This project demonstrates image classification using the SwinV2 transformer model from Hugging Face Transformers library. The model is trained on a custom dataset for the task of classifying images into multiple categories.
- Model Architecture: SwinV2 (Shifted Window Transformer V2) is a vision transformer designed for high-performance image recognition tasks.
- Pretrained Model: The model
microsoft/swinv2-tiny-patch4-window8-256
is used as the base model and fine-tuned for the classification task. - Custom Adaptation: The number of output labels is adjusted to match the number of categories in the dataset, and label-to-ID mappings are defined for proper encoding.
-
Dataset Preparation:
- The dataset is structured into training and validation splits.
- Images are preprocessed with transformations like resizing, Gaussian blur, sharpness adjustment, and histogram equalization.
-
Optimizer and Scheduler:
- Optimizer: Adam, with a learning rate of 1e-4.

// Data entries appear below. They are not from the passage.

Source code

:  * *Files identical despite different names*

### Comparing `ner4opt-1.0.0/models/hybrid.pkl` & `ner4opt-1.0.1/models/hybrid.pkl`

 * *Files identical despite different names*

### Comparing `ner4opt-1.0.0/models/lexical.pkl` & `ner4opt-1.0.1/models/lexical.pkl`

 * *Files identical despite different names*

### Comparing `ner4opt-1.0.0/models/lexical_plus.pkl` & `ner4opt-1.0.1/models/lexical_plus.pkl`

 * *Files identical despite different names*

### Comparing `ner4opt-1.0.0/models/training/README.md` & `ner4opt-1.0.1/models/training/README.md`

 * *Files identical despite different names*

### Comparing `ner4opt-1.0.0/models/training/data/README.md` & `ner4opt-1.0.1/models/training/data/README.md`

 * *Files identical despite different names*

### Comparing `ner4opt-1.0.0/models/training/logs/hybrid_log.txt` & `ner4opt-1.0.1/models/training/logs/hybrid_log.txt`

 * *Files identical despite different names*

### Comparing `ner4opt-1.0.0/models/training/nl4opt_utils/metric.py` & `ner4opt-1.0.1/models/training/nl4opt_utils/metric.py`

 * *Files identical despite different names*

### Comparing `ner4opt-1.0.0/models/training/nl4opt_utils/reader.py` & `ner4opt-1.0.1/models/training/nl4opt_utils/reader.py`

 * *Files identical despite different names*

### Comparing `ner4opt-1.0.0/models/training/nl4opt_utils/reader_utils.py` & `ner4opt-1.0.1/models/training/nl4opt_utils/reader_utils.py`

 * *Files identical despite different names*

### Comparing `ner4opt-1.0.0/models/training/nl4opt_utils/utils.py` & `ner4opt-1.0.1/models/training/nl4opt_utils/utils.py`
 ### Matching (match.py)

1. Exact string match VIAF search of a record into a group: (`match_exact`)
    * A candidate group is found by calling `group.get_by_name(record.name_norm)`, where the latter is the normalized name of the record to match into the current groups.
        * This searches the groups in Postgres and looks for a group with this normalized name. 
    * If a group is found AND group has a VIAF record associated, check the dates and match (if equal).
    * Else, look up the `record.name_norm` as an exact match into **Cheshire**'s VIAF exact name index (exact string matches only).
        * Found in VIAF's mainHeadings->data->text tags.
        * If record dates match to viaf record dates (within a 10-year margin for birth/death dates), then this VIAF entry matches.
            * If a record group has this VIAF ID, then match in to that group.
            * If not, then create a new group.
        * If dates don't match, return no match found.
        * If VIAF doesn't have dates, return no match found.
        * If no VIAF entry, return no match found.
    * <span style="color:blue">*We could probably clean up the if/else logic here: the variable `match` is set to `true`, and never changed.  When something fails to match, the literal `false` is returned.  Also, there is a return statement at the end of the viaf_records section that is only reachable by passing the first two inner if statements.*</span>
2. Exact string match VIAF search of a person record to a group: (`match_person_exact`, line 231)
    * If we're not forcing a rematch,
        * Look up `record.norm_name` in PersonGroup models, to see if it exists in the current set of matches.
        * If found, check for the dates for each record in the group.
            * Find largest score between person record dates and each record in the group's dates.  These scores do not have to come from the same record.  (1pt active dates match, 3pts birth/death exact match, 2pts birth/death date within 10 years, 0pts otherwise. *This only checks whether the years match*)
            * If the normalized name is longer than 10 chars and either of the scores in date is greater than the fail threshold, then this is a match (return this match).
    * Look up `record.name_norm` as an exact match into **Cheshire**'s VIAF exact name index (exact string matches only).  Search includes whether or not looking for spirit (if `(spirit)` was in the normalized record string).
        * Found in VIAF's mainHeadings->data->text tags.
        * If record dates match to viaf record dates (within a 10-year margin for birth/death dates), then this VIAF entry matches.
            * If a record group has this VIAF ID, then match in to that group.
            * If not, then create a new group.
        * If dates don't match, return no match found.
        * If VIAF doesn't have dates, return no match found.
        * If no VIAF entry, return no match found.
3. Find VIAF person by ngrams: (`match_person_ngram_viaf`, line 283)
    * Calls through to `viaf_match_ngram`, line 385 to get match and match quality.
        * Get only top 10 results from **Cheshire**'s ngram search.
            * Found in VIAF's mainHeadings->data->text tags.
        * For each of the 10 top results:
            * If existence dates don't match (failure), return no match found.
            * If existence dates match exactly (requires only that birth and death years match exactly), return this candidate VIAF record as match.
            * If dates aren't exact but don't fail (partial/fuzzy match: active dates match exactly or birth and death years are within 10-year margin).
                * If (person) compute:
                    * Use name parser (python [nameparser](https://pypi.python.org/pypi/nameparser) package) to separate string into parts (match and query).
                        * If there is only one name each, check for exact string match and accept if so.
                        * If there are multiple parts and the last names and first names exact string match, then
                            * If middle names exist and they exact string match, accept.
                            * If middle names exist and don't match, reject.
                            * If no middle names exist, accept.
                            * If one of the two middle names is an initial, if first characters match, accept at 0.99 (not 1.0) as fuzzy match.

- Scheduler: Linear warmup followed by decay to ensure smooth optimization.
-
Metrics for Evaluation:
- Accuracy
- Precision
- Recall
- F1-Score
-
Training Configuration:
- Batch size: 32
- Epochs: 20
- Evaluation and model saving are performed at specified intervals.
-
Logging and Tracking:
- All training metrics and evaluations are logged using WandB (Weights and Biases), allowing real-time monitoring and analysis.
- The fine-tuned SwinV2 model is saved after training and can be loaded for inference or further fine-tuning.
.
.github/
└── workflows/
│ └── ci-cd-pipeline.yml
data/
├── test/
├── train/
└── val/
model/
├── config.json
├── model.safetensors
├── preprocessor_config.json
└── training_args.bin
wandb/
.gitattributes
model_training.py
notebook.ipynb
publish_to_hf.py
README.md
requirements.txt
validate_model.py
Follow these steps to set up the project locally:
-
Clone the repository:
https://github.com/zzazzz/trashnet.git cd trashnet
-
Create a virtual environment:
- On Ubuntu/Mac:
python -m venv venv source venv/bin/activate
- On Windows:
python -m venv venv venv\Scripts\activate
- On Ubuntu/Mac:
-
Install dependencies:
python -m pip install --upgrade pip pip install -r requirements.txt
-
Run the training script:
python model_training.py
-
Validate the model:
python validate_model.py
-
Publish the model:
python publish_to_hf.py
This project includes a GitHub Actions pipeline defined in .github/workflows/ci_cd_pipeline.yml
. The pipeline consists of the following stages:
- Model Training: Trains the deep learning model.
- Validation: Validates the model on a validation dataset.
- Publishing: Publishes the trained model to the Hugging Face Hub.